If you are not leveraging Artificial Intelligence (AI), then you must read this. Eventually most, if not all, organizations will adopt some form of advanced analytics powered by big data and statistical models. The question is whether you will wait until it’s almost too late and potentially not survive changes in market sentiment, or whether you will adopt it early and command market sentiment. Analysts predict that consumers will soon prioritize solutions which offer hyper-personalization. This means, not only do you need to know more about your customers, but you need to deliver solutions through a set of experiences which predict what they need. Granted, this relates to consumer facing solutions, but consumers will also prefer solutions which use AI as a form of sustaining innovation to reduce cost or increase capabilities.

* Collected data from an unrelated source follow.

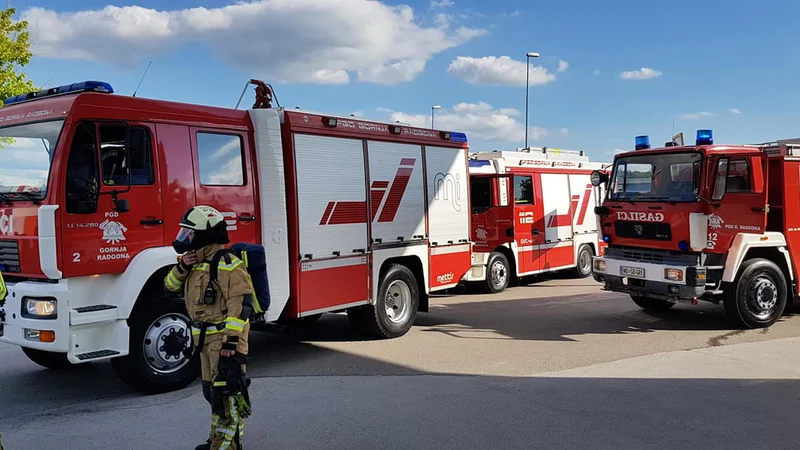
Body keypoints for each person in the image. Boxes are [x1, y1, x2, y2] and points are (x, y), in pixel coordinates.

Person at [163, 205, 254, 450]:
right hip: (203, 343)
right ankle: (217, 439)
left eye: (190, 233)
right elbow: (169, 287)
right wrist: (183, 267)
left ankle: (228, 446)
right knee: (212, 394)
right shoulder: (193, 263)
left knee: (227, 396)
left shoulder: (228, 264)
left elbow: (240, 307)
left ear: (205, 235)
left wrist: (231, 343)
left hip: (223, 343)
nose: (185, 238)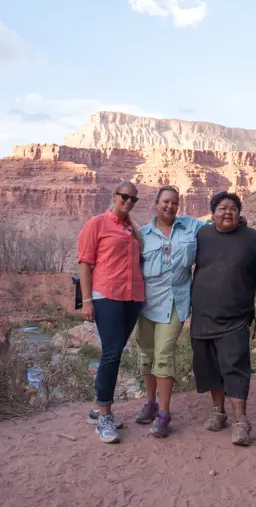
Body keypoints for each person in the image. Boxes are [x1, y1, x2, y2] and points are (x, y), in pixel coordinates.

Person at [190, 191, 256, 447]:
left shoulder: (252, 239)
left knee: (235, 367)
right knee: (209, 368)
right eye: (222, 208)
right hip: (202, 316)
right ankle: (217, 412)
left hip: (236, 318)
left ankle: (241, 422)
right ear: (212, 213)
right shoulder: (201, 235)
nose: (228, 212)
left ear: (240, 213)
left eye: (233, 208)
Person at [134, 186, 206, 438]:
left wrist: (238, 220)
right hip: (146, 303)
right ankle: (151, 403)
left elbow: (218, 227)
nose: (170, 206)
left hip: (176, 302)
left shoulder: (191, 227)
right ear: (156, 204)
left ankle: (164, 413)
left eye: (174, 203)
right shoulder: (143, 235)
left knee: (163, 355)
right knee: (146, 354)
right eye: (165, 202)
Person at [77, 181, 144, 444]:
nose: (128, 201)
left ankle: (96, 409)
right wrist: (87, 301)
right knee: (112, 354)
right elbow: (85, 263)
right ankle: (104, 416)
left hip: (133, 297)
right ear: (115, 196)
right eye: (125, 196)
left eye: (133, 199)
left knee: (114, 353)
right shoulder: (97, 224)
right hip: (107, 296)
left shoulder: (132, 229)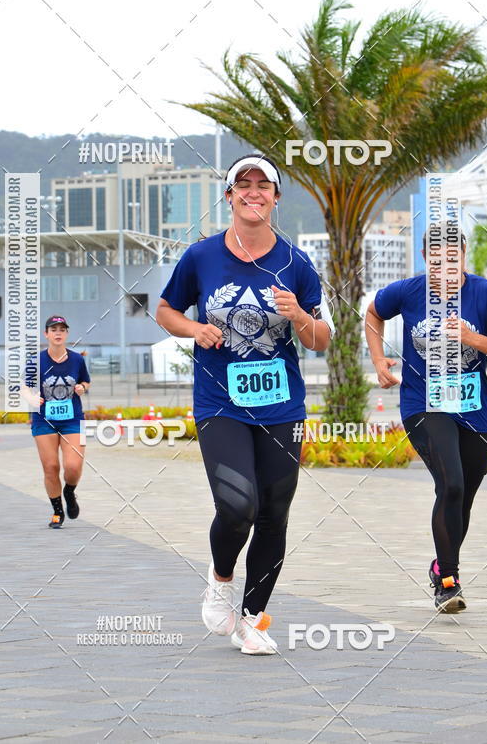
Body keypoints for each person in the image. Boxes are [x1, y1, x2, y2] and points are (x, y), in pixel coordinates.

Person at [156, 154, 334, 654]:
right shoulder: (202, 257)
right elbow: (166, 310)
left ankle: (253, 619)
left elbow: (320, 339)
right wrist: (195, 329)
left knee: (274, 513)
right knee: (238, 505)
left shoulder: (297, 263)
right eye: (243, 184)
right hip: (221, 402)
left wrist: (298, 312)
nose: (252, 192)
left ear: (276, 198)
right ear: (229, 195)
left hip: (282, 405)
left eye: (263, 185)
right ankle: (220, 577)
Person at [365, 223, 487, 612]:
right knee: (450, 485)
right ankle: (448, 583)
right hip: (424, 404)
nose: (446, 267)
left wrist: (473, 339)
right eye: (437, 260)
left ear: (463, 256)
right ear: (425, 260)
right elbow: (372, 312)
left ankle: (440, 566)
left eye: (453, 258)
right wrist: (378, 358)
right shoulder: (409, 291)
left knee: (461, 498)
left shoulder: (485, 294)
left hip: (474, 410)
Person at [30, 316, 91, 529]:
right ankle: (57, 511)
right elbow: (21, 388)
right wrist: (30, 397)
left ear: (66, 334)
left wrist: (83, 387)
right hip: (43, 420)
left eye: (62, 329)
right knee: (51, 467)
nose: (58, 333)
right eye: (53, 329)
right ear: (46, 334)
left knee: (73, 467)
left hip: (73, 419)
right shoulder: (35, 361)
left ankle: (69, 491)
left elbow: (85, 380)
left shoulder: (77, 360)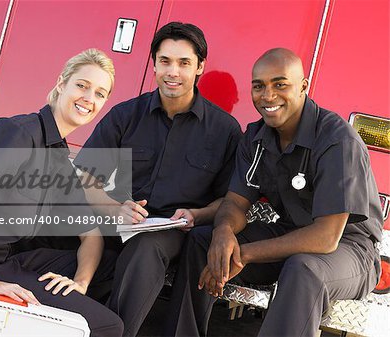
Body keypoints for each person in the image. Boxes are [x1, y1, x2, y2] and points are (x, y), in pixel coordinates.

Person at [164, 48, 383, 337]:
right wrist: (223, 234)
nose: (267, 96)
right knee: (204, 243)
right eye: (259, 86)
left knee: (303, 269)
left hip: (350, 250)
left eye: (280, 84)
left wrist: (243, 254)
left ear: (303, 87)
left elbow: (326, 236)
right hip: (290, 233)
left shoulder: (337, 140)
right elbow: (235, 202)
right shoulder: (255, 137)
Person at [73, 22, 242, 336]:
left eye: (184, 63)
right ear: (153, 64)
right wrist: (114, 207)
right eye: (165, 61)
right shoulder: (125, 115)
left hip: (174, 231)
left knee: (146, 247)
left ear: (200, 67)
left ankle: (111, 332)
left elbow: (230, 199)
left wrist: (198, 214)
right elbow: (83, 177)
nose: (173, 72)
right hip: (118, 220)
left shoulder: (225, 131)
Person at [0, 49, 124, 337]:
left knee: (116, 264)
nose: (90, 98)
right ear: (62, 83)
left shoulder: (58, 155)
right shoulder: (19, 134)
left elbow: (90, 234)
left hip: (4, 258)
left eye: (100, 93)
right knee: (109, 327)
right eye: (82, 85)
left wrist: (80, 283)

Many times, organizations do not know what is possible with AI. Worse, some organizations assume that an AI can be built with traditional staff. Historically, large ERP projects tend to be a career ending event for those involved in ushering a complex ERP transition ineffectively. Likewise, organizations which use unverified models live in their enterprise risk making mistakes at a large scale. For this reason, you should only be using models which you can statistically prove or models you know have been statistically proven by data scientists. In our firm, we consider a data scientist as someone with a PhD and a background in statistics and machine learning. In more and more cases, organizations are using ‘citizen’ data scientists (those who do not have PhD level credentialing) to consume components authored by data scientists. Some components are now modular enough that they can be consumed by developers such as Azure’s Cognitive Services APIs which provide text analytics, image recognition, etc. This can be an effective alternative for light weight advanced analytics in some applications.
What is possible with AI is best understood when you consider what AI actually does. At the end of the day, AI automates intuition. In fact, AI attempts to automate human intuition. Human intuition is extremely powerful, but has challenges both in understanding large volumes of interdependent data or any use of statistics. Machine Learning (ML) solves this by using new technologies to apply statistical models to big data. It’s true that big data has been around for at least a decade now, but the reason AI is gaining so much publicity now is because the rate of innovation has created more effective tools for scientists combined with more data from IoT and other sources.
To give you an idea of the kinds of solutions possible, consider a few of the types of projects our customers have asked us to build:
Predict when the price of certain commodities, the stock price of ten of our customers, influences the amount of textile inventory in one of our warehouses.
Automatically predict the complexity of a new part based on detected similar geometry of that part to all parts we have ever created in the past and the thousands of different staff it took to create the part.
Automatically detect new vendors we should be using based on similarities the new vendors have to our existing vendors by correlating every single word ever spoken by persons of leadership in the public domain by all vendors in the market.
- Predict whether our B2B partner’s orders are accurate based on every single order and revision ever made.
If you are not leveraging AI yet, you are already behind. Gartner predicts that by next year, about a third of brand leaders will have their revenue adversely impacted by AI capabilities others have introduced. Advances in AI tools make existing scientists more effective at driving value in your organization, so it is important to get the right tools to the right analysts with the right strategy as soon as possible to start delivering value to consumers now.